-- GIVEN MATERIAL follows --
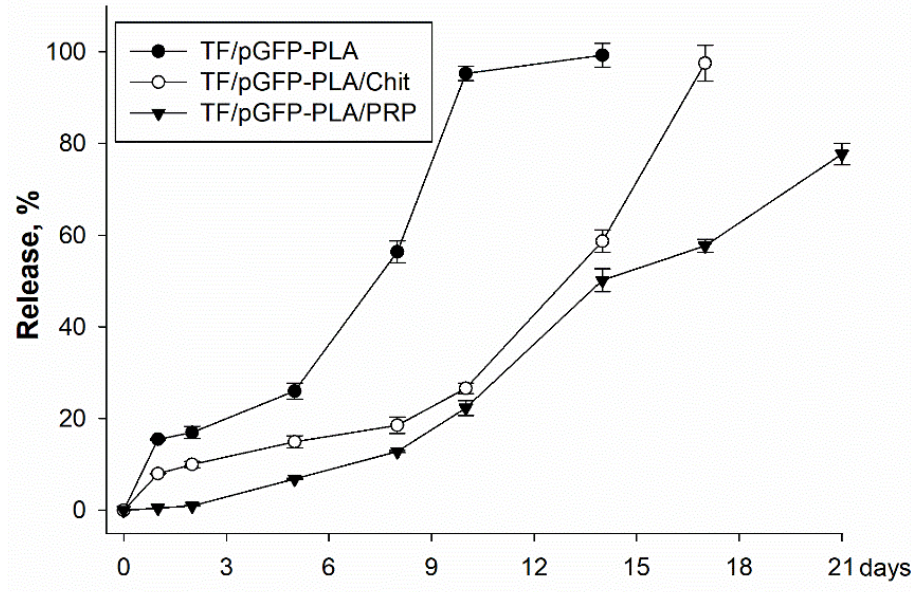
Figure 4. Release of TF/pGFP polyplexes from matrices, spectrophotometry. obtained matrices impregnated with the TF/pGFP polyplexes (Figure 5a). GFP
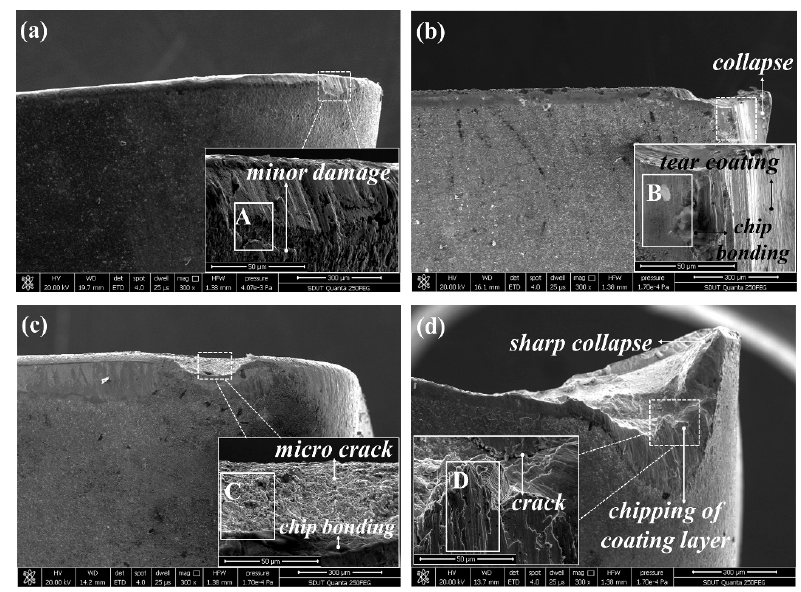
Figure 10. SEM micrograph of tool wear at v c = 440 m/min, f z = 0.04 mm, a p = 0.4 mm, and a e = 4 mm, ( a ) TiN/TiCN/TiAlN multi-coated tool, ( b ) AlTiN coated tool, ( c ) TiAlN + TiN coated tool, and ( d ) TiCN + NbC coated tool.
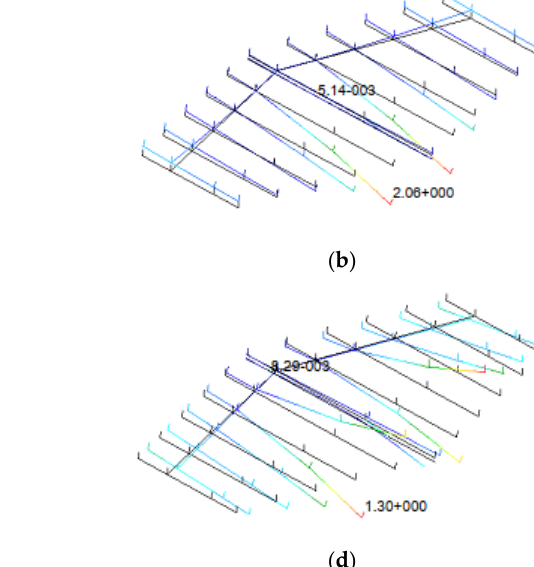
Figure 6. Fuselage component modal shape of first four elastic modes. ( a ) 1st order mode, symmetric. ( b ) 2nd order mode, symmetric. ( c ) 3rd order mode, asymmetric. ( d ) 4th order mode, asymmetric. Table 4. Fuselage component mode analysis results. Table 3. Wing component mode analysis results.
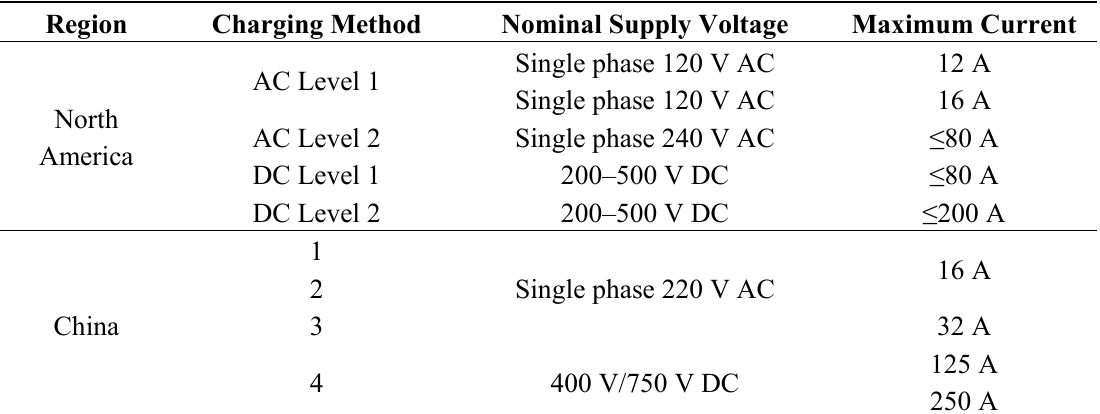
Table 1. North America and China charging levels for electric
-- GIVEN MATERIAL concluded --
Between and including the line with "Figure 10. SEM" and the line with "Figure 6. Fuselage", repeat every line exactly as it appears above, with pictures left out.

Figure 10. SEM micrograph of tool wear at v c = 440 m/min, f z = 0.04 mm, a p = 0.4 mm, and a e = 4 mm, ( a ) TiN/TiCN/TiAlN multi-coated tool, ( b ) AlTiN coated tool, ( c ) TiAlN + TiN coated tool, and ( d ) TiCN + NbC coated tool.
Figure 6. Fuselage component modal shape of first four elastic modes. ( a ) 1st order mode, symmetric. ( b ) 2nd order mode, symmetric. ( c ) 3rd order mode, asymmetric. ( d ) 4th order mode, asymmetric. Table 4. Fuselage component mode analysis results. Table 3. Wing component mode analysis results.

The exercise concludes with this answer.